Prior to his election as mayor, Murdock worked as a political science instructor at Camosun College for three years, and worked for the BC Ministry of Health and the BC Ministry of Transportation and Infrastructure. He worked in the Ministry of Health for 17 years. Murdock served as chair of the Sierra Club Victoria from 2007 to 2008.

==Early electoral experience==
Murdock first ran for office in 1999 at the age of 18, when he ran for school board representing School District 63 Saanich Peninsula. He earned 1,477 votes in the Saanich zone, missing a spot on the board by 59 votes.

While a student at the University of Victoria, Murdock ran for a council by-election in Saanich in 2001 caused by the resignation of Sheila Orr, who was elected to the BC Legislative Assembly. He ran for council again in the 2002 municipal elections, winning 4,667 votes, finishing 11th on the 8 seat body.

==District Council==
Murdock ran again for council in the 2008 British Columbia municipal elections on platform of "making an efficient transportation network, a healthy ecosystem and protection for green space and agricultural land". In the election, Murdock was finally elected to council, winning 9,079 votes, in sixth position.

Murdock endorsed Mike Farnworth's campaign in the 2011 British Columbia New Democratic Party leadership election.

Murdock was re-elected to council in the 2011 municipal elections, winning 11,899 votes, in fifth spot. He ran again in the 2014 municipal elections, running on a platform of creating a "variety of new housing options", addressing transportation needs, and "standing up for farmland" in the district. In the election, Murdock topped the poll, winning 14,781 votes. While on council, he served as a director on the Capital Regional District from 2017 to 2018. His main focus as a councillor was on housing affordability, food security issues, emission reductions, and safety for pedestrians and cyclists.

Murdock did not run for re-election in the 2018 municipal elections, citing family reasons. After his term on council, he created a group called "Better Mobility Saanich" in an effort to identify dangerous walking and cycling routes to schools in order to improve active transportation infrastructure. He also hosted a podcast called Amazing Places.

==Mayoralty==
Murdock announced his intentions to run for mayor of Saanich in October 2021, a full year before the 2022 mayoral election. At his campaign launch, he announced "It's time for new leadership at city hall". He was endorsed by former councillors Carol Pickup and David Cubberley.

Murdock was elected mayor of Saanich in the 2022 election, defeating incumbent mayor Fred Haynes by just 152 votes.

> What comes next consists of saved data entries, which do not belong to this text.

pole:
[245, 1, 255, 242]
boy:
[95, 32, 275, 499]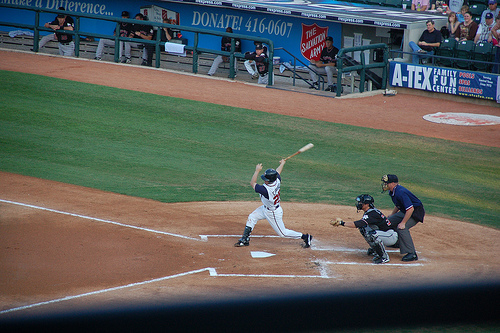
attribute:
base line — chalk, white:
[2, 195, 195, 248]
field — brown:
[3, 43, 499, 316]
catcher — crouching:
[331, 192, 394, 265]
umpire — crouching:
[383, 175, 432, 261]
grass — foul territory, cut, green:
[1, 71, 499, 231]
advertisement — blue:
[390, 63, 495, 99]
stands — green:
[2, 1, 499, 114]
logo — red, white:
[299, 19, 333, 63]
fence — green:
[1, 3, 268, 84]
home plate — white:
[251, 245, 272, 261]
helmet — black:
[259, 166, 276, 185]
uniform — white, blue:
[248, 184, 299, 240]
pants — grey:
[388, 215, 419, 254]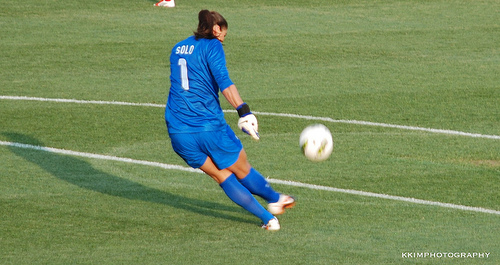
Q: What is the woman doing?
A: Playing soccer.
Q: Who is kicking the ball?
A: The woman.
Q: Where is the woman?
A: On a soccer field.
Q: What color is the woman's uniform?
A: Blue.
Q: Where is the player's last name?
A: On her jersey.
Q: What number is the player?
A: One.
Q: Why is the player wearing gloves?
A: She's a goalie.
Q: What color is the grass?
A: Green.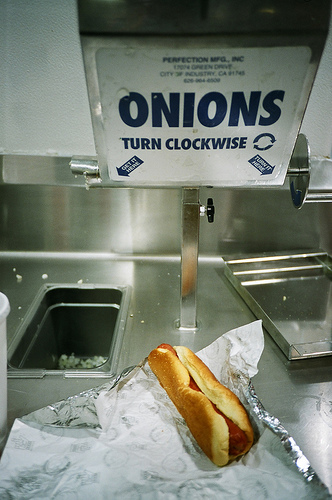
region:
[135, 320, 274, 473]
a hot dog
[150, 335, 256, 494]
the hot dog is on a bun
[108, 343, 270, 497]
the hot dog is laying on paper wrapping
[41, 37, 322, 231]
the onion machine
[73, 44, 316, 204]
apparently it makes the onions perfect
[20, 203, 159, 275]
the area is made out of stainless steel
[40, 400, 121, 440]
the wrapping paper has a foil side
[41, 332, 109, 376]
only a few onions remain in the bin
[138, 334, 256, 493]
the hot dog look yummy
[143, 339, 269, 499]
the bun is nearly yellow in color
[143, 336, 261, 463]
hotdog is encased in bun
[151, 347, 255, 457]
the hotdog is on the foil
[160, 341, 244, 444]
the sausage is red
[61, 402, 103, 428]
the foil is silver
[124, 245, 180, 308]
the surface is shiny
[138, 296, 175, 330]
the surface is mettalic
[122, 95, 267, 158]
the sign says onions turn clockwise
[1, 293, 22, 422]
the container is white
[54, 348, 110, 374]
there is food parcticles in the sink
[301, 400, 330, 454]
the light is shining on the surface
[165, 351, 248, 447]
the hotdog has no mastard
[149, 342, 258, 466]
The bun of the hot dog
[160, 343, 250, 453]
The hot dog in the bun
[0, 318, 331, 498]
The wrapper of the hot dog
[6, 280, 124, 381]
The open bucket with onions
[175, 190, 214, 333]
The pole holding up the onion box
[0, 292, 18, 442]
The soda cup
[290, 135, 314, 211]
The dial on the onion box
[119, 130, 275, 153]
The directions on the onion box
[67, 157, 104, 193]
The shoot the onions come out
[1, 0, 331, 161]
The white wall behind the onion box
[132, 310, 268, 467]
the hotdog is cooked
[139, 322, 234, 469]
the bread is brown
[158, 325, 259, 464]
the meat is red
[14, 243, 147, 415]
the counter is metal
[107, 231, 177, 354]
the metal is silver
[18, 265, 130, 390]
the tray is plastic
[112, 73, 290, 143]
the text is blue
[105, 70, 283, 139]
the text says onions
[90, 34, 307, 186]
the sign is white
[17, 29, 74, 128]
the wall is white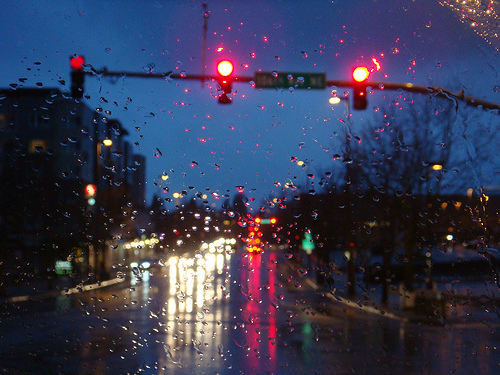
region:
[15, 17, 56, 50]
white clouds in blue sky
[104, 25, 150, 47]
white clouds in blue sky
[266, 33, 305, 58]
white clouds in blue sky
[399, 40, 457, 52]
white clouds in blue sky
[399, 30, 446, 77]
white clouds in blue sky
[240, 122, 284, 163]
white clouds in blue sky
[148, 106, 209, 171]
white clouds in blue sky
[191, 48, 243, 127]
red signal light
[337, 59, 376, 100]
red light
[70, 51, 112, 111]
red traffic light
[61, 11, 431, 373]
rain drops on a windshield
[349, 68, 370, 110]
a traffic light on red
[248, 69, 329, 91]
a green street sign with white letters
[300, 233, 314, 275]
a green street sign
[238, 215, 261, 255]
cars at a stop light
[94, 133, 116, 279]
a street lamp post that is turned on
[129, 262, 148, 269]
a pair of headlights turned on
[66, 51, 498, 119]
a long traffic stop light post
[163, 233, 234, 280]
a lot of cars driving with headlights on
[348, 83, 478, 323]
a base tree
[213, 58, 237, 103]
Traffic light with lit red stop light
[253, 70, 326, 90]
Green street sign on traffic pole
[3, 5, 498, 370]
Raindrops sitting on glass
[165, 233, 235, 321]
Headlights of cars in the distance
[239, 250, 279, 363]
Light reflecting off of wet pavement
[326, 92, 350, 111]
Lit street light on pole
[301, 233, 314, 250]
Green sign relfecting light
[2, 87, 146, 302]
Building in the background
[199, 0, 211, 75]
Traffic camera on top of light pole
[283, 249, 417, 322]
Curb on the side of the road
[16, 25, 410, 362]
it is raining on the camera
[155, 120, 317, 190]
the sky is dark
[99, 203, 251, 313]
cars driving down the road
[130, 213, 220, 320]
cars have their lights on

Murdock ran on a platform of tackling housing affordability, creating accessible and walkable neighbourhoods and protecting against climate change. During the campaign, Murdock criticized Haynes for "the slow pace of progress.. on the affordability crisis".

As mayor, one of the main issues Murdock has had to deal with is balancing the province's mandate of building more housing and residents' opposition and concerns about new projects in the municipality. Murdock supports the provincial government's housing targets. Another issue in Saanich that Murdock has had to deal with as mayor include calls from the police department for an increase in their budget due to "lack of bodies responding to calls" causing a reduction is safety for officers.

In February 2026, Murdock announced that he would not seek re-election as mayor in the 2026 municipal election, citing the demands of public service.